От жары, напряжения и безделья меня потянуло в сон, и когда на эту трижды проклятую дорогу стали один за другим, как стежки швейной машинки, ложиться взрывы, я принялся стрелять.
Просто в тот момент это было единственное доступное мне действие. И его непременно нужно было осуществить, чтобы напомнить себе, что я всё еще жив.
Вокруг меня тоже стреляли, но я этого не слышал – заложило уши.
Потом я узнал, что этот беспорядочный с первого взгляда огонь помог прорваться нашему конвою…
Под пальцы мне попалась бутылка водки, почти пустая – я её опрокинул, и не смог поймать. Бутылка укатилась к краю и сверзилась на пол.
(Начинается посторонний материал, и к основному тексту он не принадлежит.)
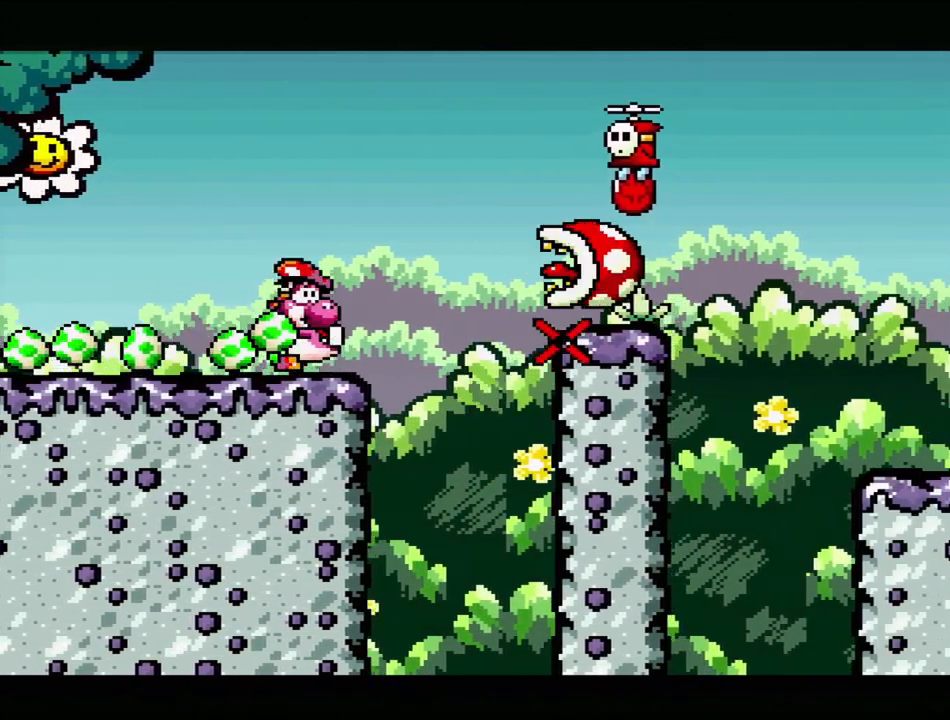
{"buttons": [], "events": [[83, "A", "up"]]}
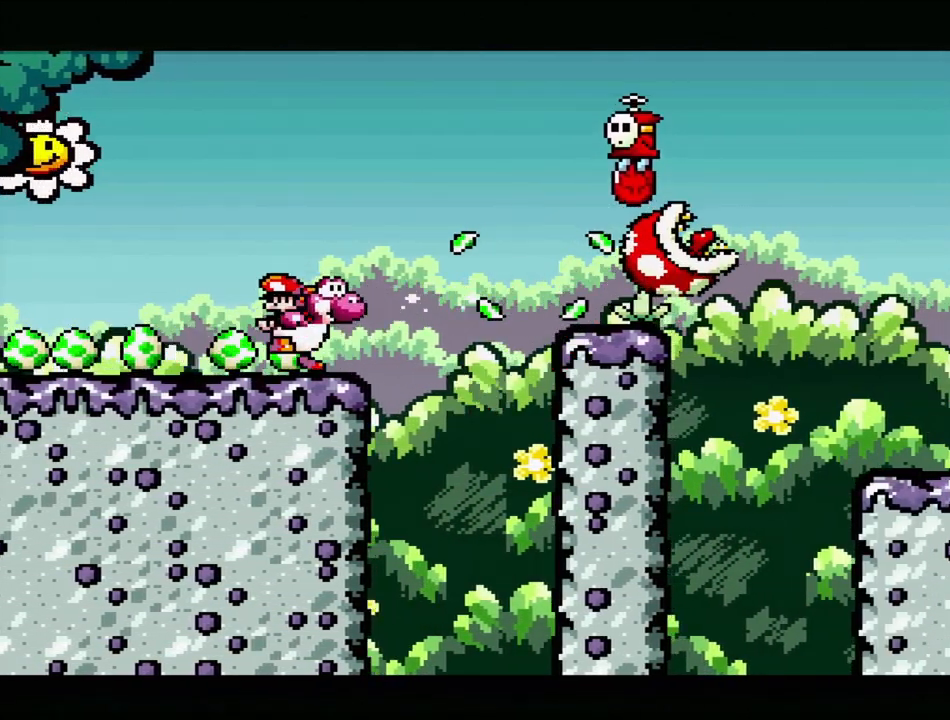
{"buttons": ["A"], "events": [[233, "A", "down"]]}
На столе валялась ещё какая-то ерунда – салфетки, зубочистки, картонные подставки… Потом пальцы нашарили что-то тяжелое, твёрдое, ухватистое, и сжав это тяжелое, я метнул его что есть силы в призрака.
Отпустило.
Смертная пелена ушла, схлынула, воздух сразу потеплел и наполнился звуками. Писком, или тонким, на грани слышимости, воем.
Я огляделся. Гера полулежал на полу – окончательно упасть ему не дал кухонный шкафчик – и бессильно разбросав руки, хрипел. Глаза его уже закатились, лицо сделалось синим и страшным.
Опрокидывая табуреты, я рванул его на пол, толкнул в грудь – один, два, три, четыре, пять – а затем, зажав нос и внутренне содрогаясь от омерзения, прижался к распяленному, с фиолетовыми губами рту…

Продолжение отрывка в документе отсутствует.